In 1974, tired of playing other people’s music, Grisman formed the Great American Music Band with fiddler Richard Greene. The band didn’t last long, but Grisman was determined to find his own musical path. Two notable digressions later – Garcia (1974 Rounder) a collaboration with Gerry Garcia and Old and In The Way (1974 Rounder), Garcia’s bluegrass project with pals Vassar Clements and Peter Rowan – Grisman was leading the first David Grisman Quintet with Tony Rice on guitar, Todd Phillips on bass and Darol Anger on violin. Their debut The David Grisman Quintet (1977 Kaleidoscope) kicked off the newgrass movement and still sounds startlingly original today.

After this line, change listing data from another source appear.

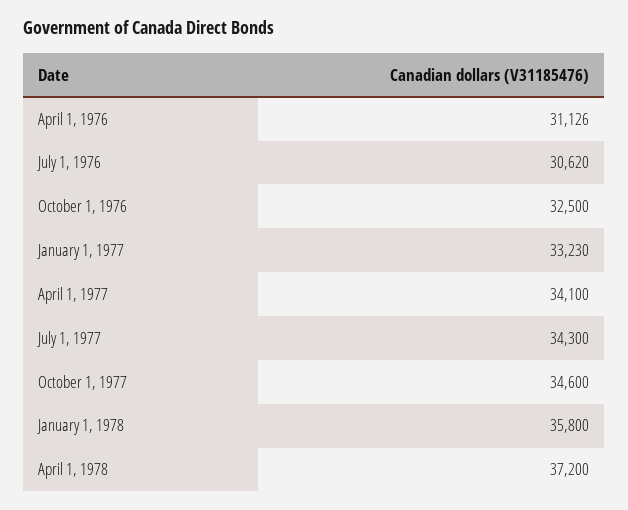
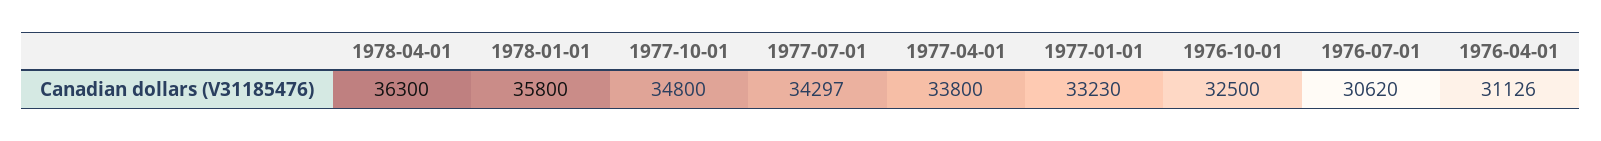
  {
    "April 1, 1976": 31126,
    "July 1, 1976": 30620,
    "October 1, 1976": 32500,
    "January 1, 1977": 33230,
-   "April 1, 1977": 34100,
+   "April 1, 1977": 33800,
-   "July 1, 1977": 34300,
+   "July 1, 1977": 34297,
-   "October 1, 1977": 34600,
+   "October 1, 1977": 34800,
    "January 1, 1978": 35800,
-   "April 1, 1978": 37200
+   "April 1, 1978": 36300
  }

Grisman soon had the attention of the majors and the Quintet made a batch of well regarded albums including Hot Dawg (1979 A&M) with contributions from Stephane Grappelli, Quintet ’80 (1980 Warner), Grappelli-Grisman Live (1981 Warner), Mondo Mando (1982 Warner) and Dawg Jazz/Grass (1983 Warner) another collaboration with Grappelli that blended swing and bluegrass.
The Quintet splintered in 1984 with the other members moving on to other projects and Grisman put together The David Grisman band with jazzmen Jim Kerwin, bass, Dimitri Vandellos, guitar, and drummer George Marsh for Svingin’ with Svend (1987 Zebra Acoustic) with swing fiddler Svend Asmussen. Home is Where the Heart Is (1988 Rounder) marked a return to bluegrass with a super session that included Doc Watson, Ricky Scaggs, Del McCoury, Tony Rice, Sam Bush and Red Allen.

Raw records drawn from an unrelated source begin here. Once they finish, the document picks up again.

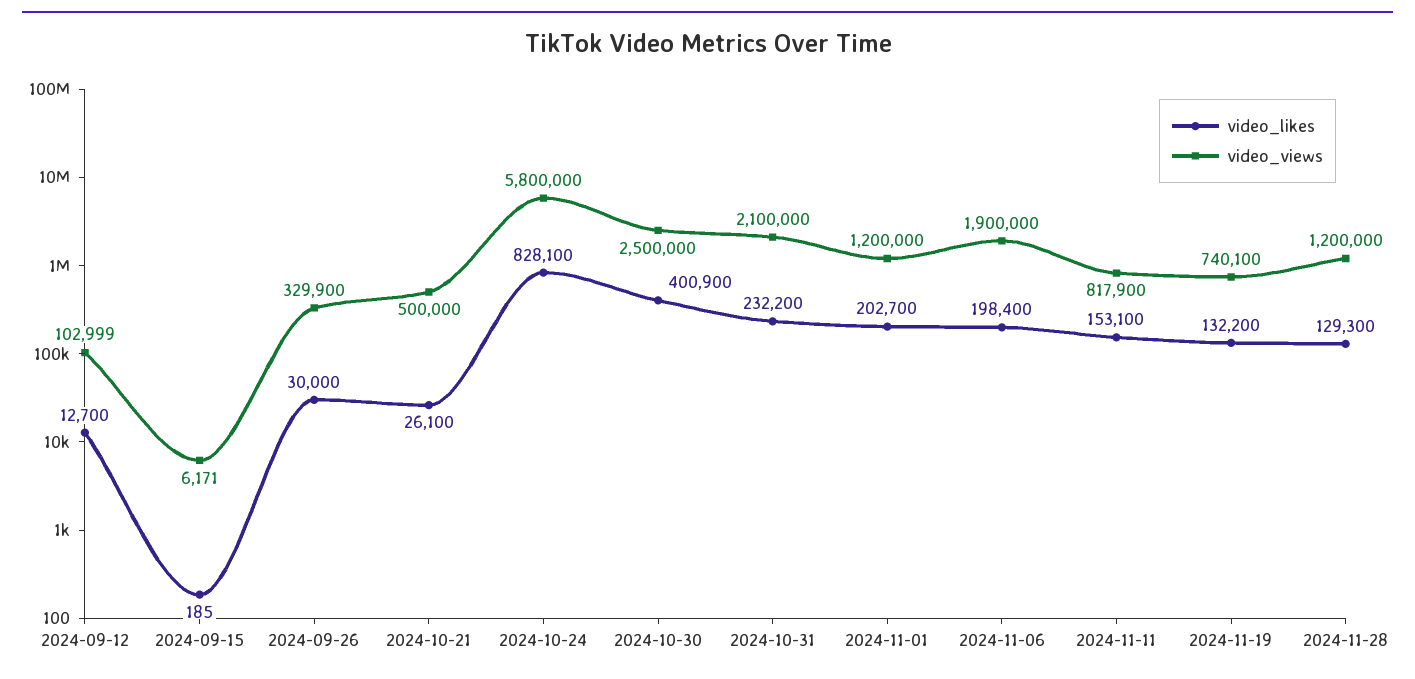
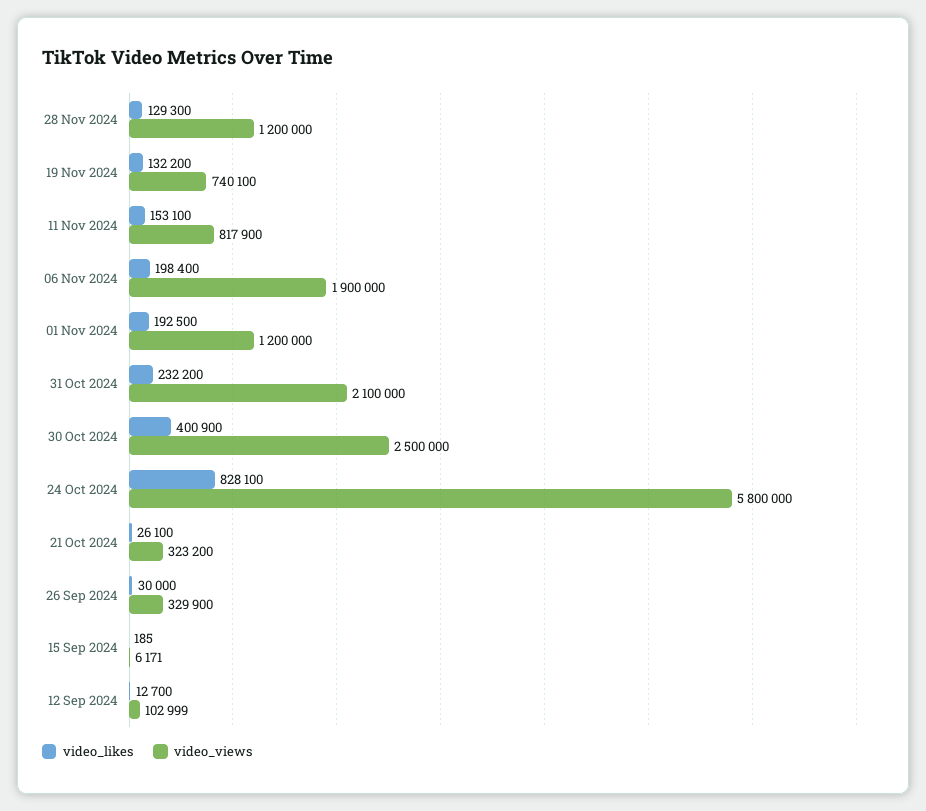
  {
    "video_likes": {
      "2024-09-12": 12700,
      "2024-09-15": 185,
      "2024-09-26": 30000,
      "2024-10-21": 26100,
      "2024-10-24": 828100,
      "2024-10-30": 400900,
      "2024-10-31": 232200,
-     "2024-11-01": 202700,
+     "2024-11-01": 192500,
      "2024-11-06": 198400,
      "2024-11-11": 153100,
      "2024-11-19": 132200,
      "2024-11-28": 129300
    },
    "video_views": {
      "2024-09-12": 102999,
      "2024-09-15": 6171,
      "2024-09-26": 329900,
-     "2024-10-21": 500000,
+     "2024-10-21": 323200,
      "2024-10-24": 5800000,
      "2024-10-30": 2500000,
      "2024-10-31": 2100000,
      "2024-11-01": 1200000,
      "2024-11-06": 1900000,
      "2024-11-11": 817900,
      "2024-11-19": 740100,
      "2024-11-28": 1200000
    }
  }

Grisman started his own Acoustic Disc label in 1990 with his manager, Craig Miller and friends Artie and Harriet Rose. The logo allows Grisman to be as prolific as he wants; he’s released 70 albums on the label including sets by Tiny Moore & Jethro Burns, Bill Monroe, Red Allen and Frank Wakefield, and John Cohen. Notable catalogue items include Dawg ’90 by the David Grisman Quintet (1990 Acoustic Disc), Garcia/ Grisman (1991 Acoustic Disc), Dawgwood by the David Grisman Quintet (1993 Acoustic Disc) Tone Poems I by David Grisman and Tony Rice (1994 Acoustic Disc), Dawganova by The David Grisman Quintet with guitarist Enrique Coria (1995 Acoustic Disc), Tone Poems Vol. II with Tony Rice, (1996 Acoustic Disc), Dawg Duos by Grisman and guests like Zakir Hussain, Mike Seeger, and Béla Fleck, (1999 Acoustic Disc), New River, jazz duets with pianist Danny Zeitlin (2001 Acoustic Disc), Dawgnation a new Quintet outing (2002 Acoustic Disc), Life of Sorrow (2003 Acoustic Disc), a hard core bluegrass album with Ralph Rinzler, John Hartford, Ralph Stanley and Del McCoury, New Shabbos Waltz (2006 Acoustic Disc) a low key klezmer date with Andy Statman, and DGBX (2006 Acoustic Disc) a traditional bluegrass album with the David Grisman Bluegrass Experience.